Selain itu, Achsanul mengaku sama sekali tak mengenal Ulum dan tak pernah berkomunikasi dengannya. "Semoga Saudara Ulum bisa menyampaikan kebenaran yang sesungguhnya, jangan melempar tuduhan tanpa dasar dan fakta yang sebenarnya,” pungkasnya.

Terkait hasil pemeriksaan laporan keuangan Kemenpora pada tahun 2018, Achsanul menyebut BPK mendapat sejumlah temuan  termasuk melibatkan posisi asisten pribadi Menpora.

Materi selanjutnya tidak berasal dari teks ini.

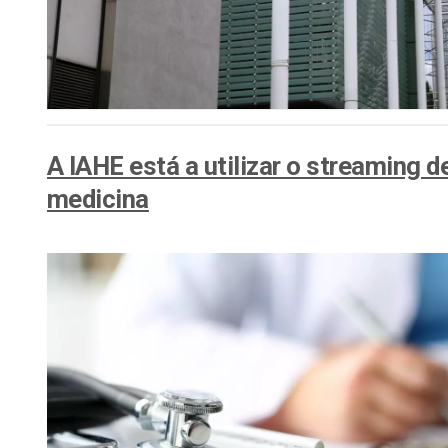
A IAHE está a utilizar o streaming 
medicina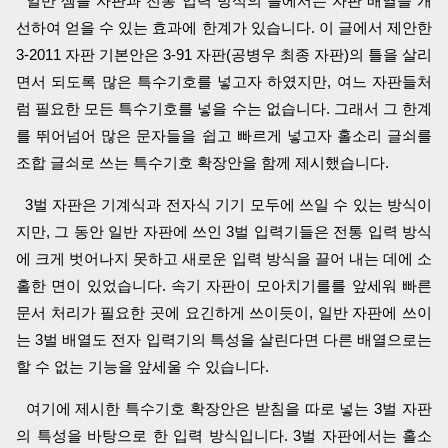
일반 셈틀 자판과 전통 입력 방식의 틀에서는 자판 배열을 개
선하여 얻을 수 있는 효과에 한계가 있습니다. 이 글에서 제안한
3-2011 자판 기본안은 3-91 자판(공병우 최종 자판)의 틀을 살리
면서 되도록 많은 특수기호를 넣고자 하였지만, 여느 자판들처
럼 필요한 모든 특수기호를 넣을 수는 없습니다. 그래서 그 한계
를 뛰어넘어 많은 문자들을 쉽고 빠르게 넣고자 홀소리 글쇠를
조합 글쇠로 쓰는 특수기호 확장안을 함께 제시했습니다.
3벌 자판은 기계식과 전자식 기기 모두에 쓰일 수 있는 방식이
지만, 그 동안 일반 자판에 쓰인 3벌 입력기들은 전통 입력 방식
에 크게 벗어나지 못하고 새로운 입력 방식을 끌어 내는 데에 소
홀한 면이 있었습니다. 속기 자판이 모아치기를를 앞세워 빠른
문서 처리가 필요한 곳에 요긴하게 쓰이듯이, 일반 자판에 쓰이
는 3벌 배열도 전자 입력기의 특성을 살린다면 다른 배열으로는
할 수 없는 기능을 앞세울 수 있습니다.
여기에 제시한 특수기호 확장안은 받침을 따로 넣는 3벌 자판
의 특성을 바탕으로 한 입력 방식입니다. 3벌 자판에서는 홀소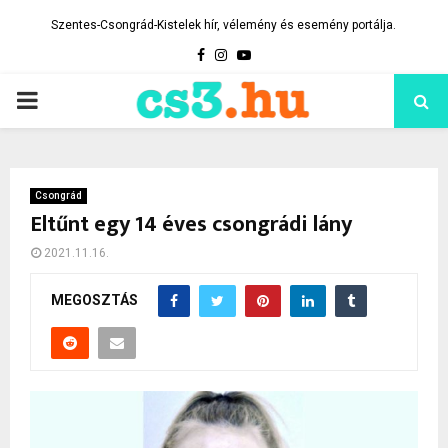
Szentes-Csongrád-Kistelek hír, vélemény és esemény portálja.
Facebook
Instagram
Youtube
PRIMARY
MENU
Csongrád
Eltűnt egy 14 éves csongrádi lány
2021.11.16.
MEGOSZTÁS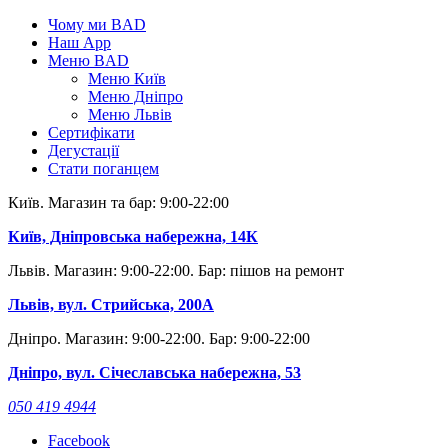
Skip
Чому ми BAD
to
Наш App
content
Меню BAD
Меню Київ
Меню Дніпро
Меню Львів
Сертифікати
Дегустації
Стати поганцем
Київ. Магазин та бар: 9:00-22:00
Київ, Дніпровська набережна, 14К
Львів. Магазин: 9:00-22:00. Бар: пішов на ремонт
Львів, вул. Стрийська, 200А
Дніпро. Магазин: 9:00-22:00. Бар: 9:00-22:00
Дніпро, вул. Січеславська набережна, 53
050 419 4944
Facebook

BPK pun memberikan rekomendasi untuk melakukan perbaikan, dan dari hasil pemantauan yang dilakukan oleh lembaganya, sejak 2018 sudah ada perbaikan signifikan yang dilakukan Kemenpora.

Berkaitan dengan perkara ini ia pun mendukung proses hukum yang dijalankan KPK. "Dan saya mendukung proses hukum kasus KONI ini berjalan lancar dan fair, tanpa ada fitnah pada pihak lain, termasuk kepada saya sendiri,” tuturnya.

Cerita Ulum

Dalam surat dakwaan Bendahara KONI Johnny E Awuy disebutkan mengirimkan Rp10 miliar dan sesuai arahan Sekjen KONI Ending Fuad Hamidy, uang Rp9 miliar diserahkan kepada Imam melalui Miftahul Ulum, yaitu sebesar Rp3 miliar diberikan Johnny kepada Arief Susanto selaku suruhan Ulum di Kantor KONI Pusat; Rp3 miliar dalam bentuk 71.400 dolar AS dan 189.000 dolar Singapura diberikan Ending melalui Atam kepada Ulum di Lapangan Golf Senayan; dan Rp3 miliar dimasukkan ke amplop-amplop diberikan Ending ke Ulum di lapangan bulu tangkis Kemenpora RI. Tujuan pemberian suap itu adalah agar Kemenpora mencairkan proposal pengawasan dan pendampingan sejumlah Rp51,592 miliar, sehingga cair Rp30 miliar.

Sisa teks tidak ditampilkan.